Daftar Tugas
[1] Jawablah pertanyaan berikut berdasarkan teks tentang kebijakan pengupahan.
(a) Apa tema diskusi MAP Corner-Klub MKP pada tanggal 15 November 2016?
(b) Dalam wujud apa saja pemerintah memanjakan kaum pemilik modal?
(c) Pada masa Orde Baru, sebagai apa posisi buruh semata-mata dipandang?
[2] Lanjutkan teks tentang kebijakan pengupahan ini, dimulai setelah kalimat terakhirnya.

Kutipan Teks

++++++++

Kebijakan Pengupahan: Wujud Keberpihakkan Negara Terhadap Pemilik Modal

Kesejahteraan kaum buruh di Indonesia pasca runtuhnya rezim pemerintahan otoriter Soeharto hingga saat ini belum banyak mengalami peningkatan. Hal ini karena corak sistem ekonomi dan politik yang diusung tidak banyak berubah. Sejak masa Orde Baru hingga hari ini, politik upah murah masih dilanggengkan oleh negara dengan pelbagai kebijakan yang ada. Keadaan ini membuat kaum buruh selalu ditempakan di posisi sub-ordinat dibanding posisi pengusaha/pemilik modal. Posisi bargaining antara kaum pekerja dan kaum pengusaha selalu tidak seimbang dalam setiap kebijakan yang dikeluarkan oleh pemerintah. Lewat kebijakan-kebijakannya, pemerintah cenderung memanjakan kaum pemilik modal. Wujudnya dapat dilihat dari kebijakan upah buruh yang murah, pasar tenaga kerja yang fleksibel, dan stabilitas keamanan yang diciptakan di wilayah-wilayah industri.

Kondisi tersebut diatas diamini oleh Hempri Suyatna (Dosen FISIPOL UGM) dalam diskusi MAP Corner-Klub MKP pada tanggal 15 November 2016 dengan tema “Ekonomi Politik Kebijakan Pengupahan”. Hempri menjelaskan bahwa kesejahteraan kaum buruh di Indonesia dari masa ke masa belum mengalami peningkatan signifikan. Hal tersebut disebabkan karena sejak masa Orde Lama isu-isu perburuhan sangat identik dengan isu politik. Keadaan menjadi lebih parah pada masa Orde Baru, pergerakan kaum buruh mengalami intervensi dari pemerintah serta posisi buruh masih lemah yakni semata-mata dipandang sebagai objek atau salah satu variabel dari proses produksi.

++++++++

Kutipan Catatan
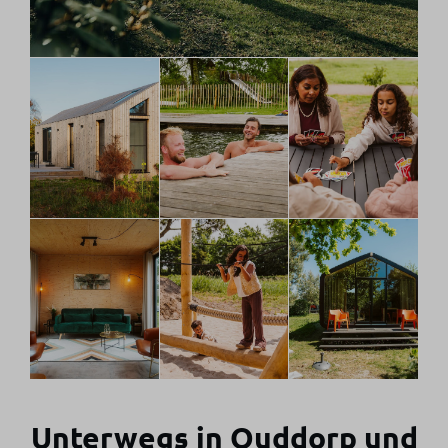
Unterwegs in Ouddorp und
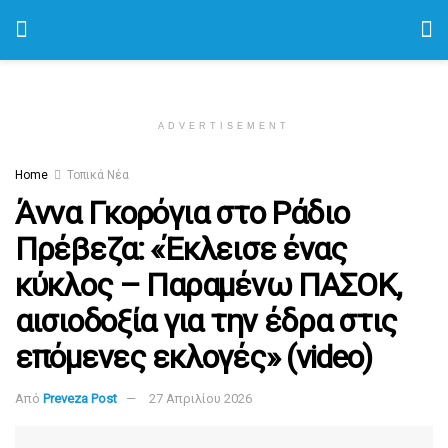
ADVERTISEMENT
Home
Τοπικά Νέα
Άννα Γκορόγια στο Ράδιο
Πρέβεζα: «Έκλεισε ένας
κύκλος – Παραμένω ΠΑΣΟΚ,
αισιοδοξία για την έδρα στις
επόμενες εκλογές» (video)
Από
Preveza Post
27 Απριλίου 2026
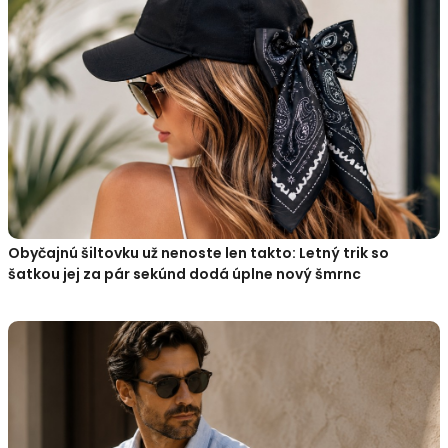
Obyčajnú šiltovku už nenoste len takto: Letný trik so
šatkou jej za pár sekúnd dodá úplne nový šmrnc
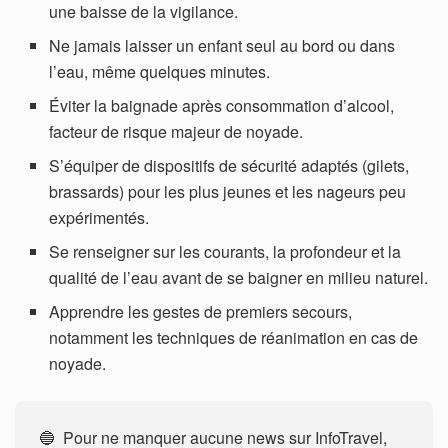
une baisse de la vigilance.
Ne jamais laisser un enfant seul au bord ou dans
l’eau, même quelques minutes.
Éviter la baignade après consommation d’alcool,
facteur de risque majeur de noyade.
S’équiper de dispositifs de sécurité adaptés (gilets,
brassards) pour les plus jeunes et les nageurs peu
expérimentés.
Se renseigner sur les courants, la profondeur et la
qualité de l’eau avant de se baigner en milieu naturel.
Apprendre les gestes de premiers secours,
notamment les techniques de réanimation en cas de
noyade.
🔵 Pour ne manquer aucune news sur InfoTravel,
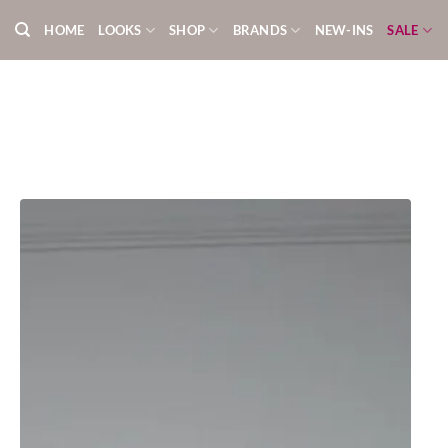
Zum
HOME
LOOKS
SHOP
BRANDS
NEW-INS
SALE
Inhalt
springen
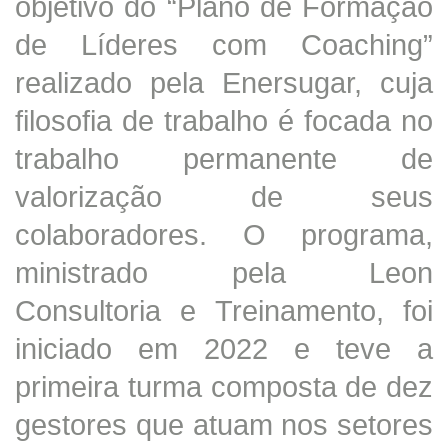
objetivo do “Plano de Formação
de Líderes com Coaching”
realizado pela Enersugar, cuja
filosofia de trabalho é focada no
trabalho permanente de
valorização de seus
colaboradores. O programa,
ministrado pela Leon
Consultoria e Treinamento, foi
iniciado em 2022 e teve a
primeira turma composta de dez
gestores que atuam nos setores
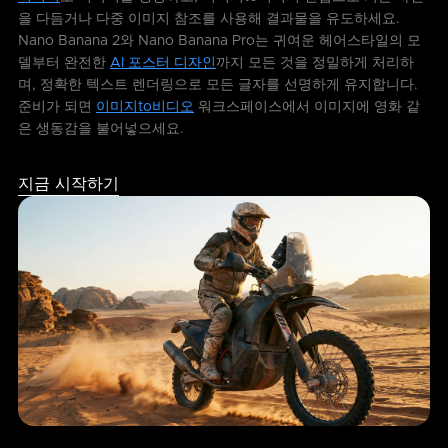
을 다듬거나 다중 이미지 참조를 사용해 결과물을 유도하세요.
Nano Banana 2와 Nano Banana Pro는 귀여운 헤어스타일의 모
델부터 완전한
AI 포스터 디자인
까지 모든 것을 정밀하게 처리하
며, 정확한 텍스트 렌더링으로 모든 글자를 선명하게 유지합니다.
준비가 되면
이미지to비디오
워크스페이스에서 이미지에 영화 같
은 생동감을 불어넣으세요.
지금 시작하기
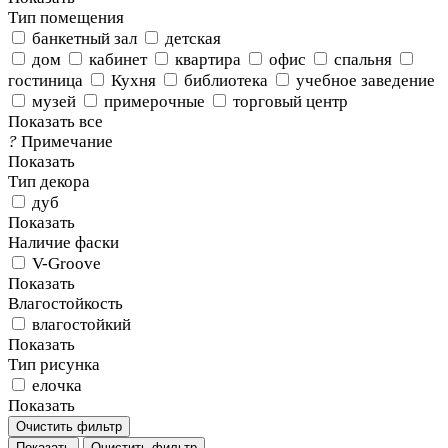
Тип помещения
банкетный зал
детская
дом
кабинет
квартира
офис
спальня
гостиница
Кухня
библиотека
учебное заведение
музей
примерочные
торговый центр
Показать все
?
Примечание
Показать
Тип декора
дуб
Показать
Наличие фаски
V-Groove
Показать
Влагостойкость
влагостойкий
Показать
Тип рисунка
елочка
Показать
Очистить фильтр
Показать
Очистить фильтр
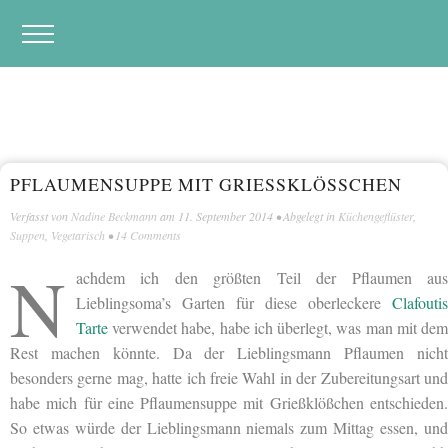
PFLAUMENSUPPE MIT GRIESSKLÖSSCHEN
Verfasst von
Nadine Beckmann
am
11. September 2014
• Abgelegt in
Küchengeflüster
,
Suppen
,
Vegetarisch
•
14 Comments
N
achdem ich den größten Teil der Pflaumen aus
Lieblingsoma’s Garten für diese oberleckere
Clafoutis
Tarte
verwendet habe, habe ich überlegt, was man mit dem
Rest machen könnte. Da der Lieblingsmann Pflaumen nicht
besonders gerne mag, hatte ich freie Wahl in der Zubereitungsart und
habe mich für eine Pflaumensuppe mit Grießklößchen entschieden.
So etwas würde der Lieblingsmann niemals zum Mittag essen, und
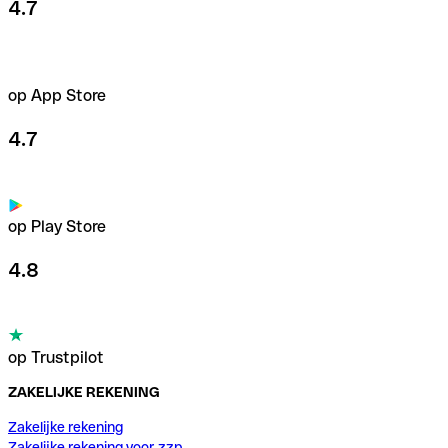
4.7
op App Store
4.7
op Play Store
4.8
op Trustpilot
ZAKELIJKE REKENING
Zakelijke rekening
Zakelijke rekening voor zzp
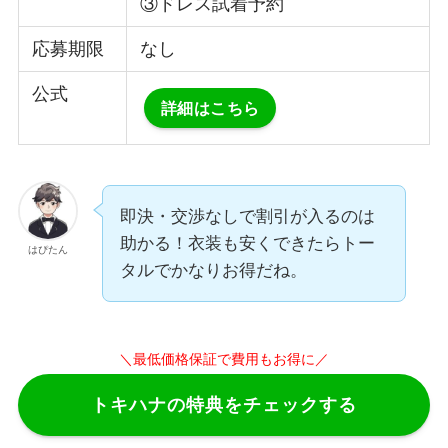
③ドレス試着予約
応募期限
なし
公式
詳細はこちら
即決・交渉なしで割引が入るのは
助かる！衣装も安くできたらトー
はぴたん
タルでかなりお得だね。
＼最低価格保証で費用もお得に／
トキハナの特典をチェックする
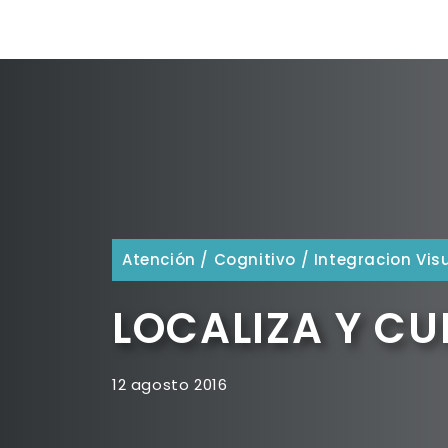
Atención
/
Cognitivo
/
Integracion Vis
LOCALIZA Y C
12 agosto 2016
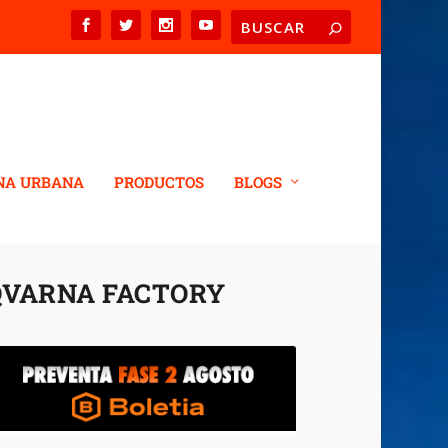
NA URBANA
PRODUCTOS
BLOGS
QVARNA FACTORY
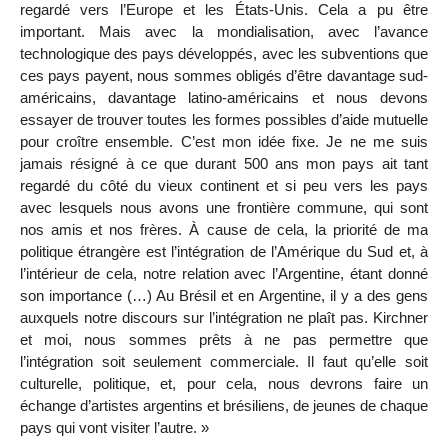
regardé vers l’Europe et les États-Unis. Cela a pu être
important. Mais avec la mondialisation, avec l’avance
technologique des pays développés, avec les subventions que
ces pays payent, nous sommes obligés d’être davantage sud-
américains, davantage latino-américains et nous devons
essayer de trouver toutes les formes possibles d’aide mutuelle
pour croître ensemble. C’est mon idée fixe. Je ne me suis
jamais résigné à ce que durant 500 ans mon pays ait tant
regardé du côté du vieux continent et si peu vers les pays
avec lesquels nous avons une frontière commune, qui sont
nos amis et nos frères. À cause de cela, la priorité de ma
politique étrangère est l’intégration de l’Amérique du Sud et, à
l’intérieur de cela, notre relation avec l’Argentine, étant donné
son importance (…) Au Brésil et en Argentine, il y a des gens
auxquels notre discours sur l’intégration ne plaît pas. Kirchner
et moi, nous sommes prêts à ne pas permettre que
l’intégration soit seulement commerciale. Il faut qu’elle soit
culturelle, politique, et, pour cela, nous devrons faire un
échange d’artistes argentins et brésiliens, de jeunes de chaque
pays qui vont visiter l’autre. »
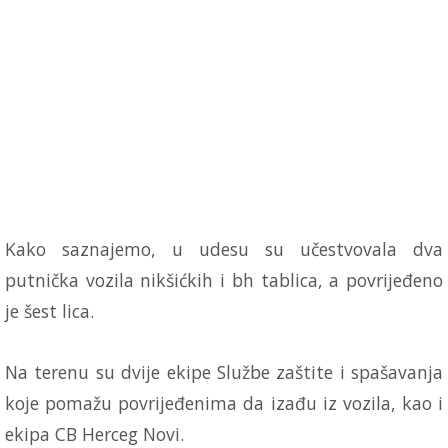
Kako saznajemo, u udesu su učestvovala dva
putnička vozila nikšićkih i bh tablica, a povrijeđeno
je šest lica.
Na terenu su dvije ekipe Službe zaštite i spašavanja
koje pomažu povrijeđenima da izađu iz vozila, kao i
ekipa CB Herceg Novi.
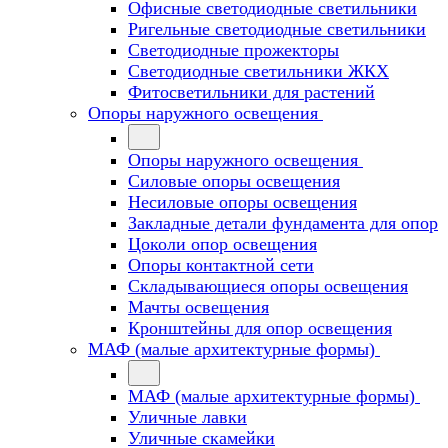
Офисные светодиодные светильники
Ригельные светодиодные светильники
Светодиодные прожекторы
Светодиодные светильники ЖКХ
Фитосветильники для растений
Опоры наружного освещения
Опоры наружного освещения
Силовые опоры освещения
Несиловые опоры освещения
Закладные детали фундамента для опор
Цоколи опор освещения
Опоры контактной сети
Cкладывающиеся опоры освещения
Мачты освещения
Кронштейны для опор освещения
МАФ (малые архитектурные формы)
МАФ (малые архитектурные формы)
Уличные лавки
Уличные скамейки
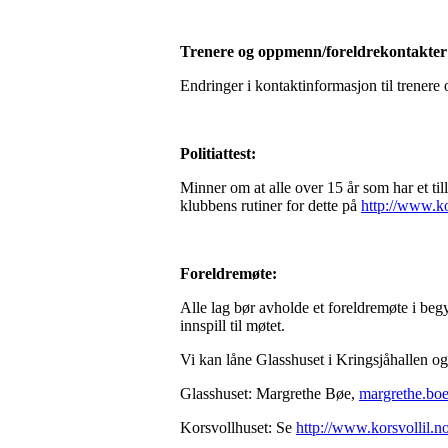
Trenere og oppmenn/foreldrekontakter
Endringer i kontaktinformasjon til trener
Politiattest:
Minner om at alle over 15 år som har et ti
klubbens rutiner for dette på
http://www.kor
Foreldremøte:
Alle lag bør avholde et foreldremøte i begy
innspill til møtet.
Vi kan låne Glasshuset i Kringsjåhallen og 
Glasshuset: Margrethe Bøe,
margrethe.bo
Korsvollhuset: Se
http://www.korsvollil.n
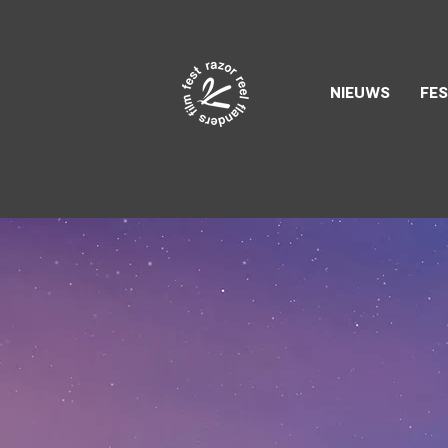
Razor Reel
flanders film fest
NIEUWS
FES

++++++++

Jawaban
[1]
(a) "Ekonomi Politik Kebijakan Pengupahan".
(b) Kebijakan upah buruh yang murah, pasar tenaga kerja yang fleksibel, dan stabilitas keamanan yang diciptakan di wilayah-wilayah industri.
(c) Sebagai objek atau salah satu variabel dari proses produksi.

[2]
Kontroversi Kebijakan PP Nomor 78 Tahun 2015 Tentang Pengupahan

Tahun ini penetapan pengupahan di Indonesia kembali menemui polemik. Sesuai dengan surat edaran dari Menteri Ketenagakerjaan, penetapan Upah Mimimum Provinsi (UMP) harus ditetapkan per 1 November 2016 secara serentak di seluruh Indonesia. Berbeda dengan tahun-tahun sebelumnya, penetapan UMP kali ini menggunakan acuan baru yaitu Peraturan Pemerintah (PP) Nomor 78 Tahun 2015 Tentang Pengupahan. Hal ini sontak mendapat reaksi dari masyarakat terutama dari kalangan buruh karena kebijakan ini dianggap “menistakan” aturan diatasnya yaitu Undang-Undang Nomor 13 Tahun 2003 Tentang Ketenagakerjaan dan juga Undang-Undang Dasar 1945. Kebijakan Pengupahan ini juga dipandang sebagai salah satu dari wujud keberpihakkan Negara terhadap kaum pemilik modal.

Ada beberapa poin penting dalam PP Pengupahan tersebut yang ditentang oleh buruh. Poin pertama adalah pada tahun-tahun sebelumnya penetapan upah dilakukan dengan mekanisme tripartite, yakni berdasarkan perundingan yang terdiri atas perwakilan pengusaha, buruh (melalui dewan pengupahan), dan pemerintah. Namun penetapan pengupahan tahun ini mengabaikan mekanisme tersebut. Besaran UMP tahun 2017 ditetapkan berdasarkan mekanisme pasar, yaitu: UMn = UMt + {UMt x (Inflasit + % Δ PDBt)}, atau Upah minimum tahun berjalan ditambah dengan hasil perkalian antara Upah minimum tahun berjalan dengan penjumlahan ingkat inflasi nasional tahun berjalan dan tingkat pertumbuhan Produk Domestik Bruto tahun berjalan. Atau singkatnya penentuan pengupahan di Indonesia hanya didasarkan pada tingkat pertumbuhan ekonomi dan inflasi. Hasilnya adalah kenaikan upah secara nasional di Indonesia pada tahun 2017 hanya sebesar 8,25%.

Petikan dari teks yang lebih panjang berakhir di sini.